Charles Henderson
Charles Henderson

In Troy, Ala., an eternal flame burns at the gravesite of one of the city’s most notable residents, Charles Henderson. It’s a constant reminder of the impact the businessman-turned-governor had on Troy—both while he was alive and even today, 86 years after his death. And one of the biggest impacts has been on Troy Bank & Trust, which Henderson founded in 1906. 

Born in Pike County, Ala., in 1860, Henderson was one of six children to Mildred and Jeremiah Henderson, a Civil War veteran and wealthy merchant. When Jeremiah died, 17-year-old Charles took over the family business with his brothers, setting them up for a lifetime full of success.  

Inspired by his time as a stockholder and member of the board of directors for Farmers and Merchants Bank of Troy, Henderson—along with his brother J.C. Henderson and others—organized the Troy Bank & Trust on Sept. 5, 1906, with capital stock totaling $50,000. 

“He was a very shrewd man,” says Allen Jones, attorney for Troy Bank & Trust. “He was diversified in so many different types of investments and businesses. He died at the tail end of the Great Depression, maintaining his wealth in a period of time when people were losing everything they had.” 

A serial entrepreneur

Prior to his bank ownership, Henderson established the Charles Henderson Wholesale Grocery Company, owned stock and served in leadership positions for the Pea River Power Company, the Standard Telephone and Telegraph Company, the Standard Chemical and Oil Company, the Troy Compress Company and the Alabama Warehouse Company. But he was eager to be involved in the banking sector, too.

“[The Henderson brothers] wanted to have their own bank and, frankly, control it,” says Jones. “It was just another diversified business opportunity that was really growing back around the turn of the century. Most everything [Charles] Henderson touched was successful and made money.” 

Henderson parlayed that business savvy into politics when he was elected mayor of Troy in 1886 at the age of 26, and later, as Alabama’s 35th governor in 1914. He lived up to his moniker, “Alabama’s Business Governor,” being instrumental in getting the state out of debt. 

Having achieved financial success, Henderson used his money to invest in the community. And that’s the foundation Troy Bank & Trust is ultimately built on. 

“We have remained true to his mission and his desire for the bank in that we take care of the people in our community,” says Jeff Kervin, who has been president and CEO of Troy Bank & Trust since 2010. 

Throughout his career as a politician, Henderson used his platform to be a champion for better education and healthcare in the communities he served. While mayor, he helped establish Troy’s public school system and Troy State Normal College, now known as Troy University. Then, when Alabamians were rejected for the World War I draft due to poor health and illiteracy, Henderson pushed the legislature for additional funding for the state’s Department of Health and public schools.  

He also wanted his own money to support the causes he and his wife Laura Montgomery, a teacher, were passionate about. When Henderson died in 1937, a portion of his estimated $3 million estate was used to form the Charles Henderson Charitable Trust, of which Troy Bank & Trust is still the trustee. Funds from the trust also helped build public schools in Pike County, providing educational opportunities for the general public. At one time, “every school in Pike County was built with [Henderson’s] trust funds,” says Jones. “His fingerprints are everywhere.” 

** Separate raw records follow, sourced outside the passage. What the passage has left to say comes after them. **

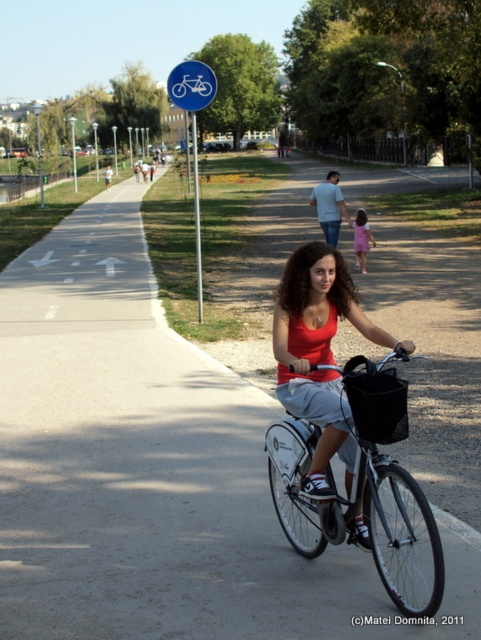
How much distance is there between matte red tank top at center and pink fabric dress at center?

The distance of matte red tank top at center from pink fabric dress at center is 11.67 meters.

In the scene shown: Can you confirm if matte red tank top at center is positioned above pink fabric dress at center?

No.

Between point (289, 310) and point (363, 248), which one is positioned behind?

The point (363, 248) is behind.

Where is `matte red tank top at center`? This screenshot has width=481, height=640. matte red tank top at center is located at coordinates (319, 355).

Who is higher up, white matte bicycle at center or matte red tank top at center?

matte red tank top at center is above.

From the picture: Is white matte bicycle at center to the left of matte red tank top at center from the viewer's perspective?

No, white matte bicycle at center is not to the left of matte red tank top at center.

Between point (312, 502) and point (316, 340), which one is positioned behind?

The point (312, 502) is more distant.

Identify the location of white matte bicycle at center. The height and width of the screenshot is (640, 481). (359, 483).

Who is more forward, (333, 209) or (361, 224)?

Point (361, 224) is in front.

Based on the photo, who is positioned more to the right, light blue jeans at center or pink fabric dress at center?

light blue jeans at center

Between point (350, 225) and point (364, 243), which one is positioned in front?

Point (364, 243) is more forward.

The image size is (481, 640). I want to click on light blue jeans at center, so click(329, 205).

“At the end of the day, we like to say we are banking with a higher purpose, because our purpose is the people of Pike County and the children of Pike County.”
—Jeff Kervin, Troy Bank & Trust

Later, the focus of the trust, as outlined in his will, shifted to the Charles Henderson Memorial Association, which operates the Charles Henderson Child Health Center. The association is the perpetual recipient of the trust, allowing the health center to provide both medical and dental care to children, regardless of their families’ ability to pay. 

According to Kervin, “At the end of the day, we like to say we are banking with a higher purpose, because our purpose is the people of Pike County and the children of Pike County.”

An infinite timeline 

Today, many things are different about the Troy Bank & Trust that Henderson founded. It has grown to $1.4 billion in assets and 14 locations, adopted modern technology and now offers services such as wealth management—but its ownership has remained unwavering. In his will, Henderson transferred his 51.12% ownership of Troy Bank & Trust to the Charles Henderson Charitable Trust and stated that the bank’s stock can never be sold. 

All that is to say that Troy Bank & Trust will remain the same people-oriented community bank it has always been. 

“You’re not going to outgrow us, and we’re not going to sell out to one of the bigger corporate banks, so when we come into a new market, we’re there for the long haul,” says Kervin, noting that an infinite timeline forces the bank’s leadership to think long-term when it comes to strategic planning and measuring success. 

“I think,” he adds, “that our ability to grow within our existing markets and add new markets is really going to help the bank continue to prosper and turn into things that even Charles Henderson could not have imagined in 1937.”